Jadi Anak Usaha Baru, Grup OTO Bantu Akuisisi Nasabah untuk SMBC (BTPN)
JAKARTA, investortrust.id – PT Summit Oto Finance (Grup OTO) sebagai anak usaha baru bagi PT Bank SMBC Indonesia Tbk (BTPN), membantu akuisisi pengguna jasa Oto Finance menjadi nasabah Bank SMBC.
Presiden Direktur PT Summit Oto Finance sekaligus CEO Grup, Victoria Rusna mengatakan, pihaknya telah mengarahkan debitur Oto Finance untuk membuka rekening SMBC Indonesia. Pasalnya, banyak debitur Oto Finance yang belum memiliki rekening.
“Tahun lalu ada sekitar 4.000 nasabah ya yang sudah membuka rekening Bank SMBC Indonesia, sejak kami diakuisisi pada 2024,” sebut Rusna kepada Investortrust.id usai ‘Buka Puasa Bersama SMBC Indonesia dan Anak Perusahaan’, Senin (10/3/2025).
Sekadar mengingatkan, Grup OTO resmi bergabung dalam SMBC Indonesia per Maret 2024, untuk mengembangkan peluang pertumbuhan pasar pembiayaan kendaraan roda dua dan roda empat di Indonesia.
Direksi pun memastikan, upaya akuisisi nasabah dari Oto Finance ke Bank SMBC Indonesia pada 2025 ditargetkan meningkat dari realisasi tahun lalu. Direktur Utama SMBC Indonesia Henoch Munandar menegaskan, pihaknya menanamkan semangat kolaboratif bersama Grup OTO untuk menghadirkan pembiayaan kompetitif di sektor otomotif.
Anak perusahaan termuda SMBC Indonesia itu hadir untuk menciptakan sinergi dalam memberikan pelayanan yang lebih baik kepada pelanggan. Akuisisi Grup OTO pun menjadi tonggak penting bagi SMBC Indonesia dalam memperluas segmen pembiayaan melalui Joint Finance dari SMBC Indonesia.
“Kolaborasi antara Grup OTO dan SMBC Indonesia dilakukan untuk membentuk ekosistem terintegrasi yang menyediakan solusi keuangan komprehensif dan disesuaikan dengan kebutuhan siklus hidup masyarakat. Kami fokus pada pembiayaan konsumen dan pinjaman tunai sedangkan SMBC Indonesia menawarkan produk keuangan,” papar Rusna.
Sementara Henoch menambahkan, kolaborasi adalah inti dari transformasi merek yang dilakukan perseroan pada akhir 2024 dengan semangat ‘Bersama Lebih Bermakna’. Komitmen ini dibuktikan melalui laba bersih konsolidasi setelah pajak yang diatribusikan ke induk sebesar Rp 2,8 triliun tahun lalu, naik 19% (yoy).

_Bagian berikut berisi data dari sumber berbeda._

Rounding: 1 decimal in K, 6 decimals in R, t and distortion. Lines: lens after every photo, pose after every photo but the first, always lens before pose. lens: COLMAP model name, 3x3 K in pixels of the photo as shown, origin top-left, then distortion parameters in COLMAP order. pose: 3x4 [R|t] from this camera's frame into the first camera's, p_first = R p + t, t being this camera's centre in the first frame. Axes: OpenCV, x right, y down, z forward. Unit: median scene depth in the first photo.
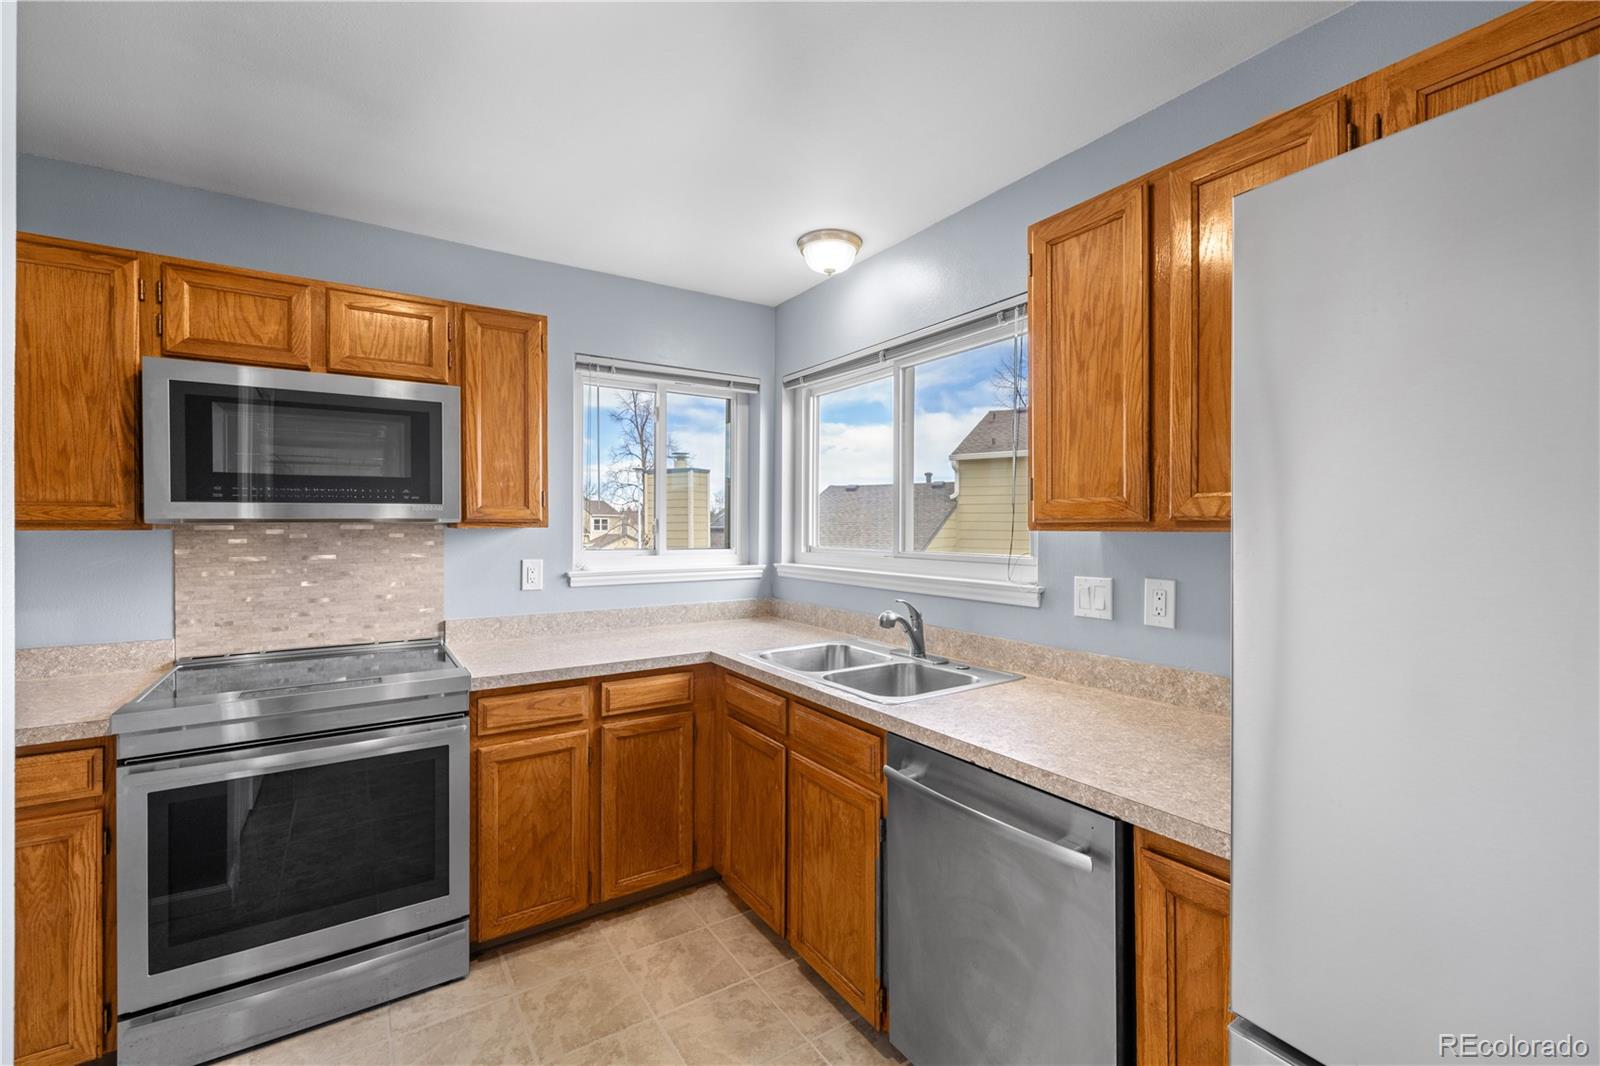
lens RADIAL K [[680.7, 0, 794.2], [0, 680.7, 524.1], [0, 0, 1]] dist [0.000430, 0.000143]
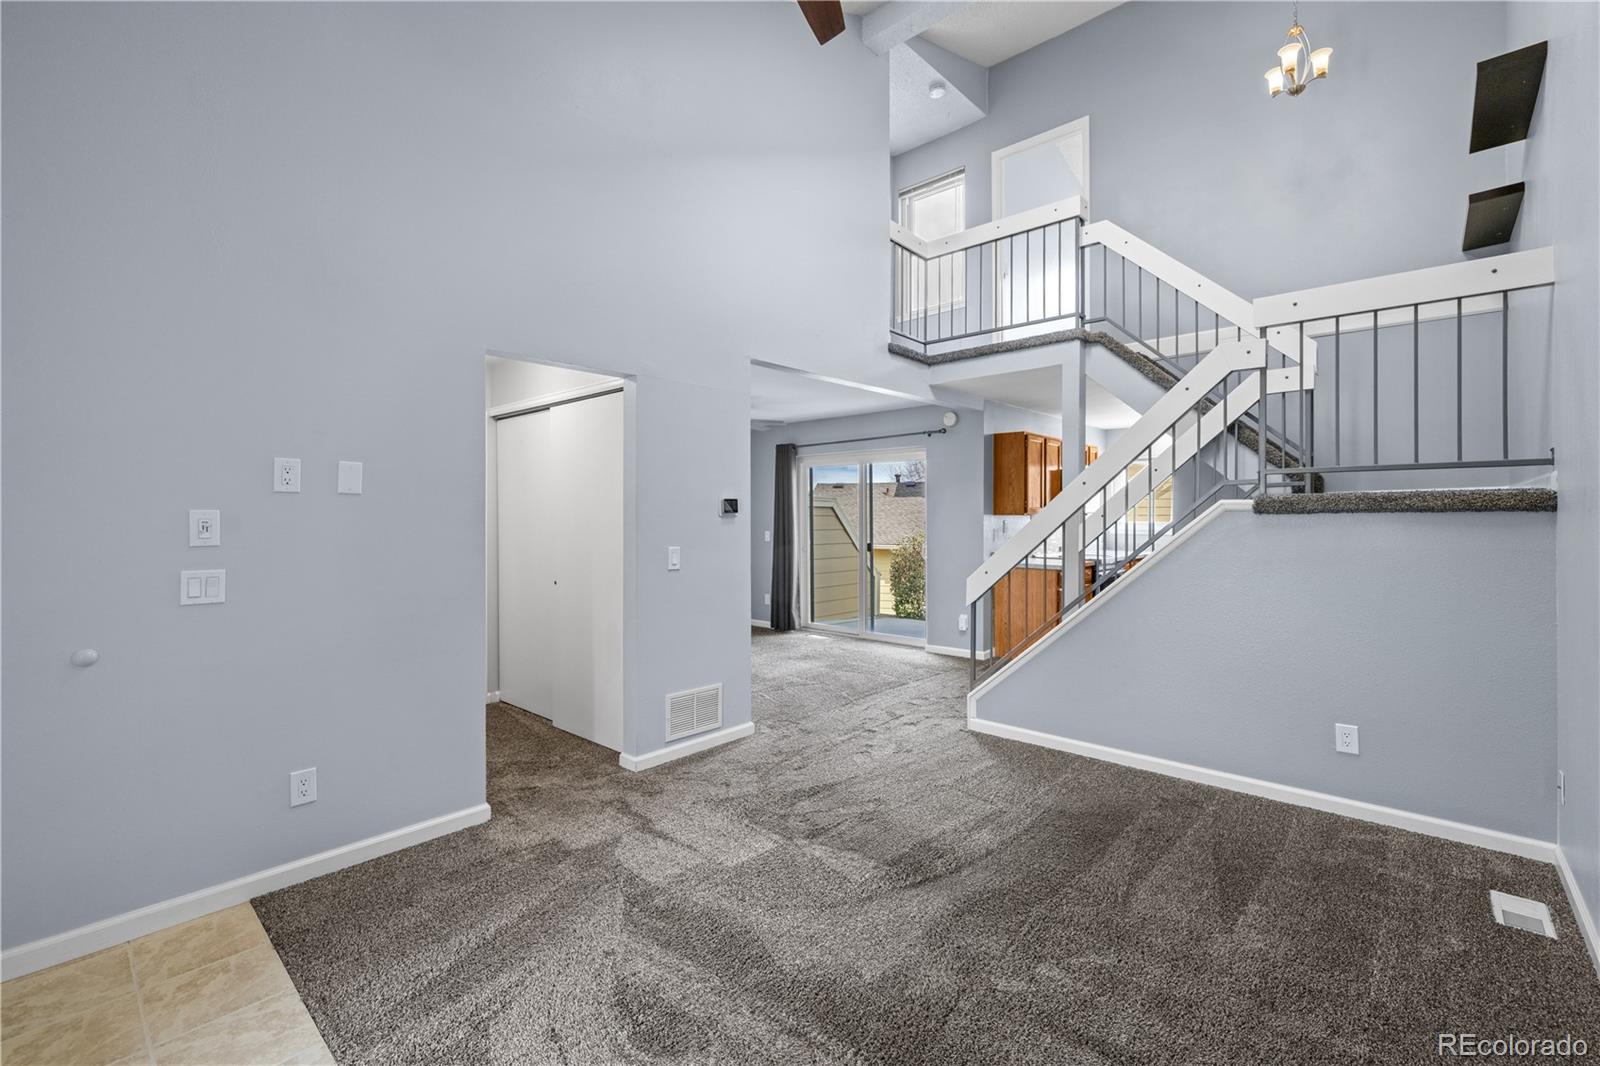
lens RADIAL K [[680.7, 0, 796.8], [0, 680.7, 519.1], [0, 0, 1]] dist [0.000430, 0.000143]
pose [[0.967449, 0.000064, 0.253065, -2.769142], [-0.002170, 0.999965, 0.008040, -0.000498], [-0.253055, -0.008327, 0.967416, -1.844212]]
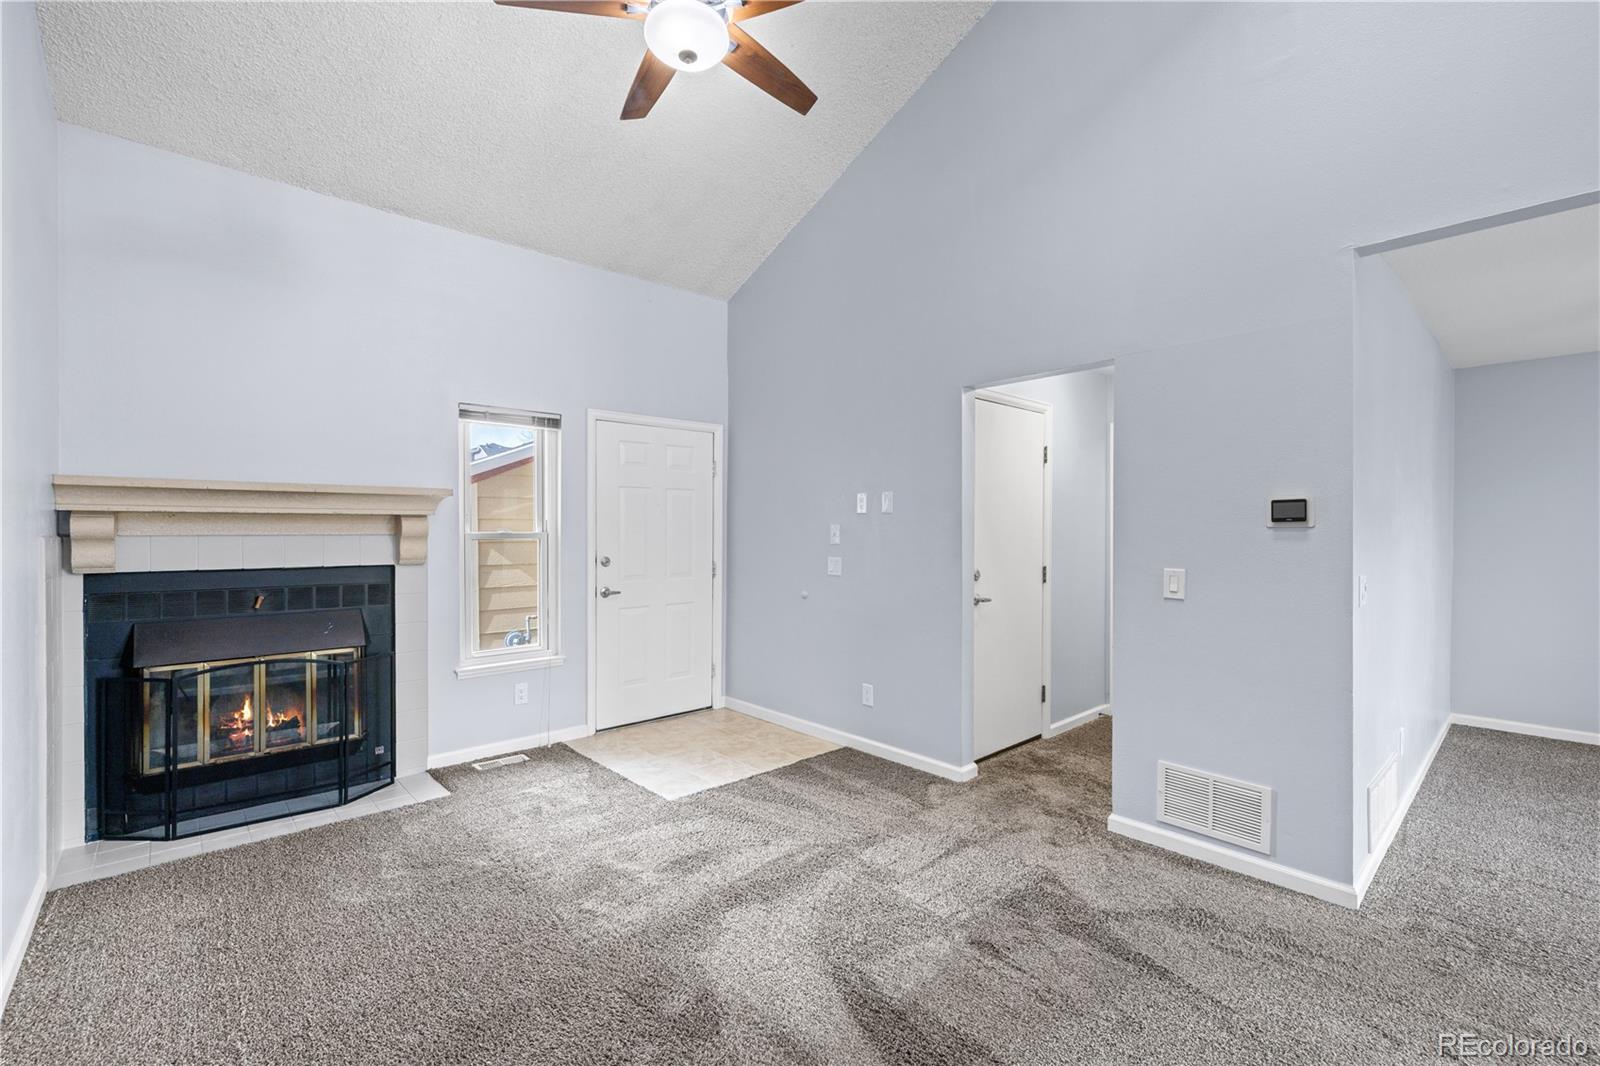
lens RADIAL K [[680.7, 0, 795.3], [0, 680.7, 537.8], [0, 0, 1]] dist [0.000430, 0.000143]
pose [[0.163051, 0.015041, -0.986503, -1.512647], [0.005748, 0.999852, 0.016194, 0.000599], [0.986601, -0.008310, 0.162941, -1.040977]]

"Kami akan terus memperkuat kesatuan entitas bisnis di dalam Grup SMBC Indonesia untuk menghadirkan layanan yang berdaya guna, serta mengembangkan ruang inovasi untuk menghadirkan lebih banyak pertumbuhan yang bermakna bagi masyarakat Indonesia,” ujar Henoch pada kesempatan yang sama.
Sejak berdiri pada 5 Februari 1958, SMBC Indonesia menjangkau masyarakat di berbagai segmen dengan menghadirkan solusi finansial yang relevan. SMBC Indonesia membuktikan komitmen tersebut melalui pengembangan bisnis secara strategis, salah satunya dengan menghadirkan unit usaha syariah pada 2008.
Unit tersebut kemudian memisahkan diri menjadi entitas anak usaha, yaitu BTPN Syariah pada 2014 untuk lebih memfokuskan pelayanannya kepada segmen ultra mikro.
Kemudian, SMBC Indonesia meluncurkan Jenius sebagai pionir perbankan digital di Indonesia pada 2016. Jenius baru saja menghadirkan inovasi terbaru, yaitu Creditbility. Fitur ini memungkinkan nasabah mengakses produk-produk kredit di Jenius sekaligus, dalam satu kali pengajuan.
Nasabah juga dapat mengelola produk kredit dengan lebih praktis dan aman dalam satu aplikasi, dengan fleksibilitas alokasi limit kredit yang terdapat di tiga produk kredit Jenius yaitu Jenius Paylater, Flexi Cash, dan Kartu Kredit Jenius.